All of us have likely experienced that embrassing and sometimes painful fall walking up the driveway during the winter. Snow falls, melts during the day, and then refreezes at night laying the foundation for trouble. 

The obvious answer to getting rid of the ice fast would be to throw some salt down, but resist the temptation because there are better options! While it's true that salt is great at melting ice, when that water refreezes, the corrosive effect of salt may crack and damage the concrete. 

Instead, use some of these non-damaging solutions to quickly and safely deal with that sheet of ice on your shoveled walk or driveway. 

Rubbing alcohol

You might have noticed that alcohol is listed as an ingredient on the packaging of many commercial deicers and that's because standard 70% alcohol solution has a very low freezing point, making it the perfect ice remover.

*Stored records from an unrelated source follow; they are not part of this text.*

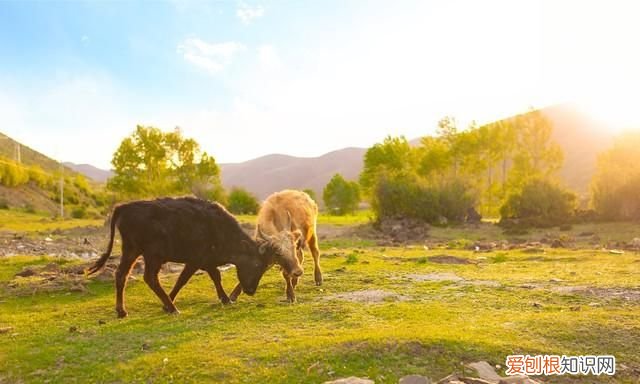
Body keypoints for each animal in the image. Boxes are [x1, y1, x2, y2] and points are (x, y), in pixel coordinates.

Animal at [86, 196, 274, 316]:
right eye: (257, 264)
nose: (250, 291)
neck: (220, 229)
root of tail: (123, 207)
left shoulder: (205, 261)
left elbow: (210, 277)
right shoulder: (196, 260)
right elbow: (189, 279)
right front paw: (226, 299)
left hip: (132, 251)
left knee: (121, 275)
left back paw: (122, 311)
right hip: (152, 256)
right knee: (150, 278)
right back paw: (173, 308)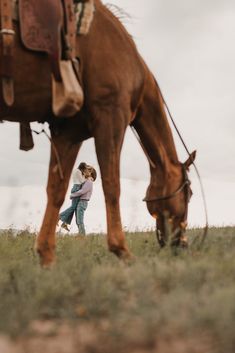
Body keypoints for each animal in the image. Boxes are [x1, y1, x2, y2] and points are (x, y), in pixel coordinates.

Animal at [0, 0, 196, 264]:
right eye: (189, 193)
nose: (181, 244)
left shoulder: (68, 133)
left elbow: (57, 189)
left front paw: (46, 256)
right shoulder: (112, 116)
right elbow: (112, 185)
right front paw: (122, 251)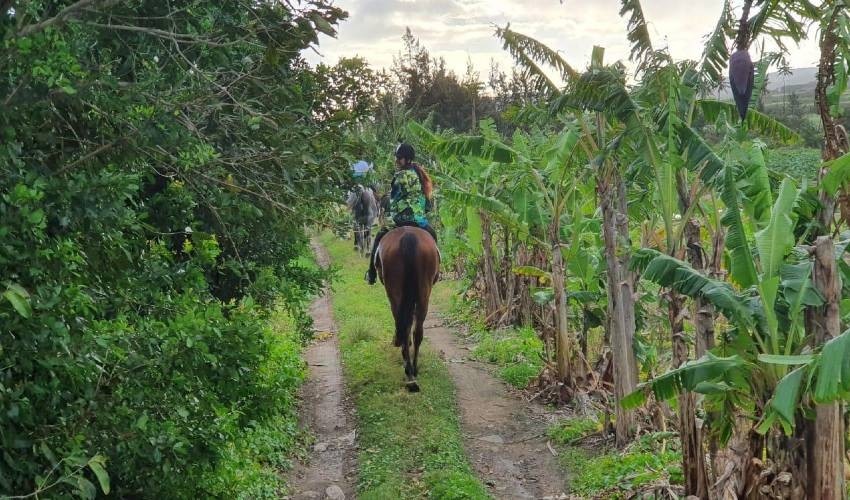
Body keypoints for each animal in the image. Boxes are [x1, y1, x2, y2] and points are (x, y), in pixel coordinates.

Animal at [375, 226, 440, 392]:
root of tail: (408, 236)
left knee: (404, 325)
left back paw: (409, 370)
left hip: (395, 293)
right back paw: (413, 371)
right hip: (423, 293)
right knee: (417, 331)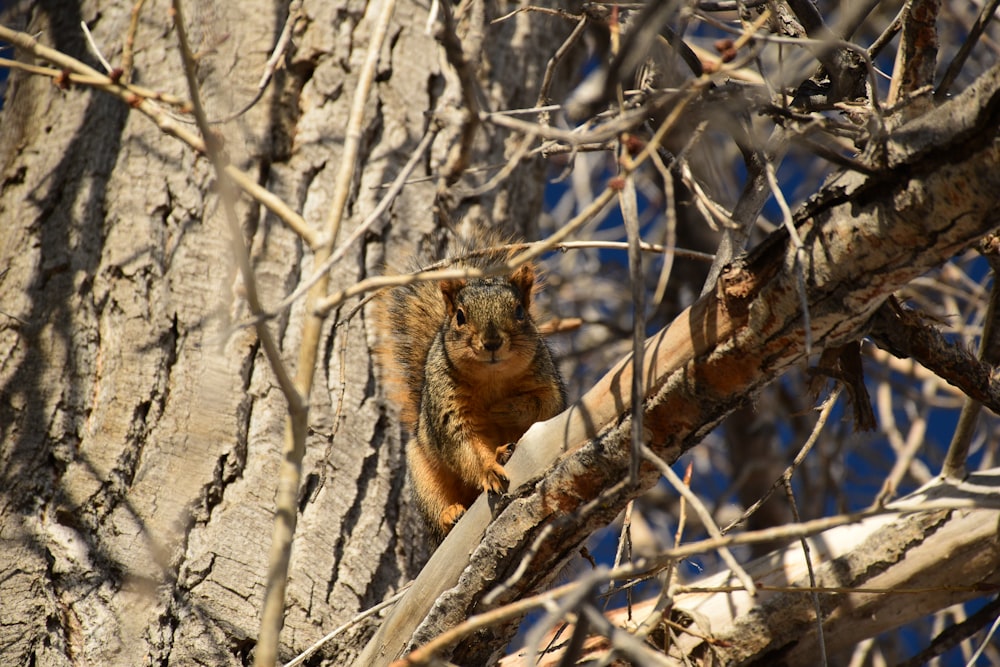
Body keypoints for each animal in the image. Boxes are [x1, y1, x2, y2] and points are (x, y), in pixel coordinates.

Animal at [376, 235, 568, 536]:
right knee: (436, 511)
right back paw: (450, 513)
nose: (491, 342)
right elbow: (463, 444)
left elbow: (544, 405)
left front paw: (504, 408)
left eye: (520, 311)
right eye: (460, 316)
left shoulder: (547, 383)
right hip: (421, 474)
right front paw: (489, 469)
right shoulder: (448, 406)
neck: (492, 377)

The lower the freezing point, the less likely it will be that the melted ice refreezes. 

For a solution you can stow away year-round, combine two parts rubbing alcohol with one part warm water in a spray bottle and spray the solution onto the surface of your sideway or driveway to gradually melt the ice. 

Magnesium chloride

Magnesium chloride can effectively melt ice at a temperatures well-below zero and can tackle thick ice with relative ease. In addition, the chemical offers a more environmentally friendly and pet friendly alternative. 

For the best results, purchase magnesium chloride in pellet rather than flake form and disperse the pellets by hand over icy patches. Before you know it, that annoying ice will quickly melt away!

Kitty litter is helpful

While not technically a deicer, kitty litter helps create friction so you can gain traction over slippery surfaces. If you're in a hurry and can't wait around for the ice to melt, toss a large amount of non-clumping kitty litter by hand over an icy sidewalk.

If you don't have kitty litter, substitute other gritty materials that you have on hand such as sand, wood chips, sawdust, or even fireplace ash.